Yesterday’s daycare tragedy shook Israel to its core. Infants lost their lives in circumstances that should never have been possible in a functioning society. In the hours that followed, the public discourse split into three main directions. Each reflects a different instinctive reaction. Only some contain elements of truth, and none, on its own, offers a complete answer.
The first response came from parts of the haredi (ultra-Orthodox) leadership. Instead of taking responsibility, they rushed to deflect blame toward coded enemies: “the attorney-general,” “the Supreme Court,” or the state. This response deserves unequivocal condemnation. It is morally wrong to politicize the deaths of children, and it reflects a deeper failure of leadership.
Leadership begins with accountability. When leaders refuse to acknowledge responsibility, they abandon the very people they claim to represent.
The second reaction asked an essential question: where was the State of Israel? Why is early childhood education, from birth to age three, so poorly regulated and effectively abandoned? This criticism is largely justified.
For years, this sector has existed in a regulatory vacuum, with inconsistent oversight and inadequate standards. However, recognizing the problem is only the first step. The solution cannot be regulation for its own sake. Over-regulation risks choking an already fragile system, as we have seen in parts of the kindergarten and school frameworks.
Responsibility cannot be deflected
What is needed is smart, enabling regulation – focused on safety, professional standards, and transparency – paired with serious budgeting. In my view, local authorities are well-positioned to take responsibility for this domain, but only if they are given the necessary resources and authority.
The third response was harsher: a sweeping indictment of haredi society itself, accusing it of repeated disregard for human life. At first glance, this seems to contradict the call for greater state responsibility. I believe it does not. Both can – and must – be true simultaneously.
Yes, the state must take responsibility for children aged zero to three. But at the same time, haredi society must take responsibility for itself.
The list of tragedies is far too long: the Meron disaster, the collapse of the bleachers in Givat Ze’ev, the death of a 14-year-old boy during a protest at the entrance to Jerusalem, vaccine refusal leading to deadly measles outbreaks, the child trapped on a crane and saved by sheer luck, the child run over during a demonstration – and now this.
Anyone familiar with haredi neighborhoods knows the reality: widespread disregard for the rule of law, dangerous illegal construction, and public-space behavior more reminiscent of the developing world than a modern state.

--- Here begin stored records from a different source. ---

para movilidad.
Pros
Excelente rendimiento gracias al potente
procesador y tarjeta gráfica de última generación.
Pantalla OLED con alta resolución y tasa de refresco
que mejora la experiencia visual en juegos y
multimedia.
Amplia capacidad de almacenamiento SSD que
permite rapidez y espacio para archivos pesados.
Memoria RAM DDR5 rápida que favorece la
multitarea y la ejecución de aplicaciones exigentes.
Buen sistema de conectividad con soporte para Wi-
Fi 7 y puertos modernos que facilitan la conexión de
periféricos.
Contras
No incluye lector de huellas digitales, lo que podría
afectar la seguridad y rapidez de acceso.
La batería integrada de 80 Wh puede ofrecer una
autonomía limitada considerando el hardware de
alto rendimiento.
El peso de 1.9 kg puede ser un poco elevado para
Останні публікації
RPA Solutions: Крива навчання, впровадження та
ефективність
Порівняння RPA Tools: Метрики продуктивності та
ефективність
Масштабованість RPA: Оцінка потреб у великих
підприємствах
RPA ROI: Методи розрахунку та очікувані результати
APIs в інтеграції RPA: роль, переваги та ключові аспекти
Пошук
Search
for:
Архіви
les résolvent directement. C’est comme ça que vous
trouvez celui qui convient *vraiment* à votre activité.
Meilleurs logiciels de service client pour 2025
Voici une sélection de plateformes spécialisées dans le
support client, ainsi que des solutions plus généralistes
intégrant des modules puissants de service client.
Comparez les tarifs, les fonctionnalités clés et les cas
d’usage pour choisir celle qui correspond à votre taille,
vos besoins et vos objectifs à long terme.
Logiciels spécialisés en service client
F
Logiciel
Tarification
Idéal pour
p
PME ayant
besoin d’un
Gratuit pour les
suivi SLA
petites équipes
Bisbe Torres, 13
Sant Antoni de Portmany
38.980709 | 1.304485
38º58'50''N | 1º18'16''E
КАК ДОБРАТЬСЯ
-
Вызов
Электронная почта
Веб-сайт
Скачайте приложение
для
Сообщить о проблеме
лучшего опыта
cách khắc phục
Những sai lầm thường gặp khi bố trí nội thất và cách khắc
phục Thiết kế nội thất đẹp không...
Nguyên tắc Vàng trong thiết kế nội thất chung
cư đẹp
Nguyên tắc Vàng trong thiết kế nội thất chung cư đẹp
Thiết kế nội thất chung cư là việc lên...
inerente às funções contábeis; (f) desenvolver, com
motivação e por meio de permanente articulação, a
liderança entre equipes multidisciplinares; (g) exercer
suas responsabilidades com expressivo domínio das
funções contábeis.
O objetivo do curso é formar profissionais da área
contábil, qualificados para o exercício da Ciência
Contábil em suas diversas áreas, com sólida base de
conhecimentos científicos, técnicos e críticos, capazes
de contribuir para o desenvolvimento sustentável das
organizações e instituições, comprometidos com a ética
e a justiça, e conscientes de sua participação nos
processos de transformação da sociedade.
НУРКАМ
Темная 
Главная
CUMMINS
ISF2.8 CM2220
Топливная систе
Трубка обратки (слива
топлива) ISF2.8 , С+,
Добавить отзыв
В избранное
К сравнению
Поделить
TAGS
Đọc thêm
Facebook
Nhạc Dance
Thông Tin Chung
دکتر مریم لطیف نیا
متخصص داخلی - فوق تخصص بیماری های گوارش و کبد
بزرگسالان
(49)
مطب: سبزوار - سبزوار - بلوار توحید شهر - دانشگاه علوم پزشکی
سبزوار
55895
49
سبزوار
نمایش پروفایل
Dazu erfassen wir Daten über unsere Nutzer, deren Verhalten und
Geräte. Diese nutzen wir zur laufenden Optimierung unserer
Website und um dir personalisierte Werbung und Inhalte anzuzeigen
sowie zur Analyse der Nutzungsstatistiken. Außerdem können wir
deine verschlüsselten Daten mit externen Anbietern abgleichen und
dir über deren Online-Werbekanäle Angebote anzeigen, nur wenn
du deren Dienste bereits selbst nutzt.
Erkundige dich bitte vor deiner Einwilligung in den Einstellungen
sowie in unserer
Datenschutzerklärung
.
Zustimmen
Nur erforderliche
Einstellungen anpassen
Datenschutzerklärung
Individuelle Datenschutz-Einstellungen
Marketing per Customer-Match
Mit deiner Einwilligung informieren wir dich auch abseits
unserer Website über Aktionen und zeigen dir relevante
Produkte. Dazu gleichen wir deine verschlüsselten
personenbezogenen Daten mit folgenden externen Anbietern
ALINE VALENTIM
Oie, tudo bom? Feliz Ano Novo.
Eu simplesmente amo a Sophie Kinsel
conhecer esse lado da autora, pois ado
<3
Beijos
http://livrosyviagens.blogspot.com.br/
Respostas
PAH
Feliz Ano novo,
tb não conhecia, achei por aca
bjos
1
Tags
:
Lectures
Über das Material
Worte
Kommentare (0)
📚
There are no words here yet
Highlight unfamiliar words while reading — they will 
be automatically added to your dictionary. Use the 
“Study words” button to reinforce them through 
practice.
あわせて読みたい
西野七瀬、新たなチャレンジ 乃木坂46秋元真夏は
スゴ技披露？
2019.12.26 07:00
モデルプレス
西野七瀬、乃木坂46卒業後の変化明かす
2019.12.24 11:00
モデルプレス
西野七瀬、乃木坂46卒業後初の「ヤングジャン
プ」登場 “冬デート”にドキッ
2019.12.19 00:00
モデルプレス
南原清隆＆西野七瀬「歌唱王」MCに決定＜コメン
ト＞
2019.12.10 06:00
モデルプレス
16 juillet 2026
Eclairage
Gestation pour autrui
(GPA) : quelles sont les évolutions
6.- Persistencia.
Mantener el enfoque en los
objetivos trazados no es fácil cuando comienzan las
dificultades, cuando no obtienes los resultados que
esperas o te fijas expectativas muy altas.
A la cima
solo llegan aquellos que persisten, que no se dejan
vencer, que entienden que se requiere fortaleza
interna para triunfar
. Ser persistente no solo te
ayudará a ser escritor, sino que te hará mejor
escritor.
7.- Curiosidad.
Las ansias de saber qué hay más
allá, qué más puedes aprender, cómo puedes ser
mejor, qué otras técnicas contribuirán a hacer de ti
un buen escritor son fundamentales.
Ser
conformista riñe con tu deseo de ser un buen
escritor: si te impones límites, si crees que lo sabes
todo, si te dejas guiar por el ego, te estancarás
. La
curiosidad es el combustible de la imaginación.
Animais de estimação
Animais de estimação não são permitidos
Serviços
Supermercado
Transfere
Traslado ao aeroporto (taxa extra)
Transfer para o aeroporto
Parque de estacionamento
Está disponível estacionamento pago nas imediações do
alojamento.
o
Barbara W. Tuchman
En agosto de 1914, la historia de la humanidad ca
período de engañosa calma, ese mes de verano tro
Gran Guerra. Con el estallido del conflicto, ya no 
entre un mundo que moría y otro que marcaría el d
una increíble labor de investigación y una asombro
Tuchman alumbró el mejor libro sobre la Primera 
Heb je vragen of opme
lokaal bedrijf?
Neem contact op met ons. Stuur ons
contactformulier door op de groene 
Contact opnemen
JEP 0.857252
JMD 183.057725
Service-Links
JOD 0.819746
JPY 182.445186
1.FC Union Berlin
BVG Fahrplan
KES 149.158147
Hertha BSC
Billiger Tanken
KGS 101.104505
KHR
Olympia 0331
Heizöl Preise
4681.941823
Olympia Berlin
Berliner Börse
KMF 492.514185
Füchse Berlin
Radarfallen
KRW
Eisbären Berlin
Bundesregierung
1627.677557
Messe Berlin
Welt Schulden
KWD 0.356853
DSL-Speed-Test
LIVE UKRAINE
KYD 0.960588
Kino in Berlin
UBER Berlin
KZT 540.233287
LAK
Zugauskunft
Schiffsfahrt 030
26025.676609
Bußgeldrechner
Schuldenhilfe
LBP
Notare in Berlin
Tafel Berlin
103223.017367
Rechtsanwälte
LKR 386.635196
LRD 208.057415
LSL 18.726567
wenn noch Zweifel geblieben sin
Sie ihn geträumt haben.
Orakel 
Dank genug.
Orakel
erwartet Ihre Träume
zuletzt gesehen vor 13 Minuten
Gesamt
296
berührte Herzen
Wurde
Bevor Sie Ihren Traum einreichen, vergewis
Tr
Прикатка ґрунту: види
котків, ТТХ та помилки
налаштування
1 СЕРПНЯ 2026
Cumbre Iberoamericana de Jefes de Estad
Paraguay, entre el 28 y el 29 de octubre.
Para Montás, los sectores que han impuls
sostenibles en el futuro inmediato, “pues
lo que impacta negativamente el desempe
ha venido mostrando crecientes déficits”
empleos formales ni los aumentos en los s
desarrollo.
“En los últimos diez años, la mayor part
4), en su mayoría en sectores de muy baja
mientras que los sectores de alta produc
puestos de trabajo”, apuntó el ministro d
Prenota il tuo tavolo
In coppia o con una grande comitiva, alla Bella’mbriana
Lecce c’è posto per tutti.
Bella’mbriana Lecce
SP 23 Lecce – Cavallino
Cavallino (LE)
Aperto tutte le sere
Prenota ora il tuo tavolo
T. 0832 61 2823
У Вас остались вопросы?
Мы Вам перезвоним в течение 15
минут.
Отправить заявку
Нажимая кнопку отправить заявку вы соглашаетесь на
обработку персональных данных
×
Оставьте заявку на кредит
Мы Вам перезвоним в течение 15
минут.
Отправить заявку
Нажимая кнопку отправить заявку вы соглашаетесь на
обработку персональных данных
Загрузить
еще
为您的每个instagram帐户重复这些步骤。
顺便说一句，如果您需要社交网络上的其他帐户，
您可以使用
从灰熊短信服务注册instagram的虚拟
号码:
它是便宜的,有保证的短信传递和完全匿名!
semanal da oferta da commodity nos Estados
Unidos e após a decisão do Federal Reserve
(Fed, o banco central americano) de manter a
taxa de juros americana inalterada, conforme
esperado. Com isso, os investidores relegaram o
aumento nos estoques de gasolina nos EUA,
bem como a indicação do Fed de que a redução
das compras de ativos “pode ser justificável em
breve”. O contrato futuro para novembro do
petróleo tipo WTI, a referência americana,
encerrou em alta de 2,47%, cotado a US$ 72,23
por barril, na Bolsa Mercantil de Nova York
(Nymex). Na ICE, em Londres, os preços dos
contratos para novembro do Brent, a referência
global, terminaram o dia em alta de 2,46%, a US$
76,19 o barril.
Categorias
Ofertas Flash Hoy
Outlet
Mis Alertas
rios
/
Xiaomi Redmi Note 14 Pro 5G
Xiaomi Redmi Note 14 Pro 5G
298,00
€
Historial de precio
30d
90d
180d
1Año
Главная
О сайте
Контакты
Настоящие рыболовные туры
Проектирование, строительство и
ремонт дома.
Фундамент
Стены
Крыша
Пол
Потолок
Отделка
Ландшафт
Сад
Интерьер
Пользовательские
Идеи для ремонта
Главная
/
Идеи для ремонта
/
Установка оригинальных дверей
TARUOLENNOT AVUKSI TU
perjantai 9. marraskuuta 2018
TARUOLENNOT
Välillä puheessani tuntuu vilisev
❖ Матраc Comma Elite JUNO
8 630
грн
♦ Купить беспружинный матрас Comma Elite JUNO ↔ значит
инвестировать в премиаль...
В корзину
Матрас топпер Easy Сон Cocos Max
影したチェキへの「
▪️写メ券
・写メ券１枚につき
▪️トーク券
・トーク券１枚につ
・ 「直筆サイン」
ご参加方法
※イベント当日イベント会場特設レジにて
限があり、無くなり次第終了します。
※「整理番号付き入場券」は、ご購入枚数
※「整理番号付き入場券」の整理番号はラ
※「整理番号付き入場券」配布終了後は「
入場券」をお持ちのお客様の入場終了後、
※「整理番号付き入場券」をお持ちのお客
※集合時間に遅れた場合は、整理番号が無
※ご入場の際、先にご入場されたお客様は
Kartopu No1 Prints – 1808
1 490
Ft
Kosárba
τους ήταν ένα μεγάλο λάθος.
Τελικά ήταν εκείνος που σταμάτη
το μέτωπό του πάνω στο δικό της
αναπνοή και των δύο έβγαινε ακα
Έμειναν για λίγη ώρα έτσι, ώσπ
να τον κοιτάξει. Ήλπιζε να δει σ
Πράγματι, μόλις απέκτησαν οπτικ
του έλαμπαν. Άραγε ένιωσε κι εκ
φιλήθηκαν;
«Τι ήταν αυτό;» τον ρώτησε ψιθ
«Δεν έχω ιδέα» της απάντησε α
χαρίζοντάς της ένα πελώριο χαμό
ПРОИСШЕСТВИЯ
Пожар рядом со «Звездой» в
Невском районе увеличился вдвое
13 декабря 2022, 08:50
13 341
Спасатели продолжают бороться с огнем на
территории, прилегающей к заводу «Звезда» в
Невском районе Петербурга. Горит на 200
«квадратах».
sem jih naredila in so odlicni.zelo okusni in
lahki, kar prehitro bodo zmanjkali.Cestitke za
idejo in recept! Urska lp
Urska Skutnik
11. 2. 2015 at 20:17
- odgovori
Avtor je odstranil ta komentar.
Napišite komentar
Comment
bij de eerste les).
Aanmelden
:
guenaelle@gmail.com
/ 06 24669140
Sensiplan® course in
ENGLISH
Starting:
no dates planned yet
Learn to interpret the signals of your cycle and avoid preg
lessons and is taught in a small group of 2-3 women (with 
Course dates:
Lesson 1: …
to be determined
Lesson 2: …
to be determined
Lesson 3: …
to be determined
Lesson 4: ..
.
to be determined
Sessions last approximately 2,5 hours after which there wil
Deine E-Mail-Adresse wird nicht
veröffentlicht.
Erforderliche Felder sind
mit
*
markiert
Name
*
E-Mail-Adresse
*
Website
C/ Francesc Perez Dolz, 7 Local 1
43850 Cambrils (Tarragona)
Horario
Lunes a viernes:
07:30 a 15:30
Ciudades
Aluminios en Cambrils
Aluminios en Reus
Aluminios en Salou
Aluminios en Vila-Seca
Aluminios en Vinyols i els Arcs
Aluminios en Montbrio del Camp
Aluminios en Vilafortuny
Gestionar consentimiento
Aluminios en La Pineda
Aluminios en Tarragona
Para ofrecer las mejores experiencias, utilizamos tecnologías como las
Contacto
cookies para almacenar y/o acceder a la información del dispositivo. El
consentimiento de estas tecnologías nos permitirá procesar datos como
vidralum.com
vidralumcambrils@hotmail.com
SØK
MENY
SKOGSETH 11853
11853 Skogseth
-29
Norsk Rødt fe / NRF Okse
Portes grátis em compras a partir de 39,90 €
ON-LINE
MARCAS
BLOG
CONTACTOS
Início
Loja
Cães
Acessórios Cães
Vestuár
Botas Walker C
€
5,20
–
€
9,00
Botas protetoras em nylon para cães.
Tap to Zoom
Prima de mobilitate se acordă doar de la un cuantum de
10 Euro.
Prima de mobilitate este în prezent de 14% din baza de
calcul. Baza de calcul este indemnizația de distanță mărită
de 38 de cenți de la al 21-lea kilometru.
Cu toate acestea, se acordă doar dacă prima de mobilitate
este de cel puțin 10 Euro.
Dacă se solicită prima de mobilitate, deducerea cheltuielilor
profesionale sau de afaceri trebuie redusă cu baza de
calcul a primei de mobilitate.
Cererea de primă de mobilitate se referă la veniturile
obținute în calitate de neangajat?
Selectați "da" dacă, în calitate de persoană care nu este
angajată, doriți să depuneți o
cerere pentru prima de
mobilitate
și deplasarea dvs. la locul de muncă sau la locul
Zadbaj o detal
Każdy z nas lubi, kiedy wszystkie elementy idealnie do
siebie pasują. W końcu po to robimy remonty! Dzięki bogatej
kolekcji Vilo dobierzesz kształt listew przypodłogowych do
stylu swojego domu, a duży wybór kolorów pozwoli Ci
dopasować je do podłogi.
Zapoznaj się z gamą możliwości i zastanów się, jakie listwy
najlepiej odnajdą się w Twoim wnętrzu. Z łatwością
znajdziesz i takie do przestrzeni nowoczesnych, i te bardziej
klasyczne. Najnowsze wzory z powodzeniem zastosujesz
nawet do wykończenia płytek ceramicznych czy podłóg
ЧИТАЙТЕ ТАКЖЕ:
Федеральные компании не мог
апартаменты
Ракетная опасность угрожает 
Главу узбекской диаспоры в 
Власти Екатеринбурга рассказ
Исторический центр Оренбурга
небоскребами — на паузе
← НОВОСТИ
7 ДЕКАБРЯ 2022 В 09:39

Four-year-old girls leading younger siblings as if they were responsible adults; routine traffic violations by all road users; improvised use of buildings for public purposes, often without proper infrastructure – exactly as occurred in yesterday’s tragedy. These criticisms are painful, but they are justified.
I say this as someone who knows haredi society from the inside and as a brother speaking to brothers. A direct line connects these events: contempt for the law, a culture of autonomy that operates as a parallel reality, and, ultimately, a dangerous erosion of the sanctity of human life.
I could not sleep last night thinking of the infants who lost their lives due to negligence. Love does not mean silence. Brotherhood demands rebuke. No society is immune to mistakes – but the true test is whether it learns. After the Tzafit pre-military academy disaster, Israel radically changed safety protocols across formal and informal education. What, if anything, has changed in haredi society after its many disasters?
How many must die before the message sinks in?
With love, with pain, and with responsibility: it is time to bring order to this parallel reality.
The writer is currently serving as deputy mayor of Jerusalem and is the leader of “Hitorerut” – a local political movement uniting Jerusalemites, secular and religious alike, from the Left, Right, and center.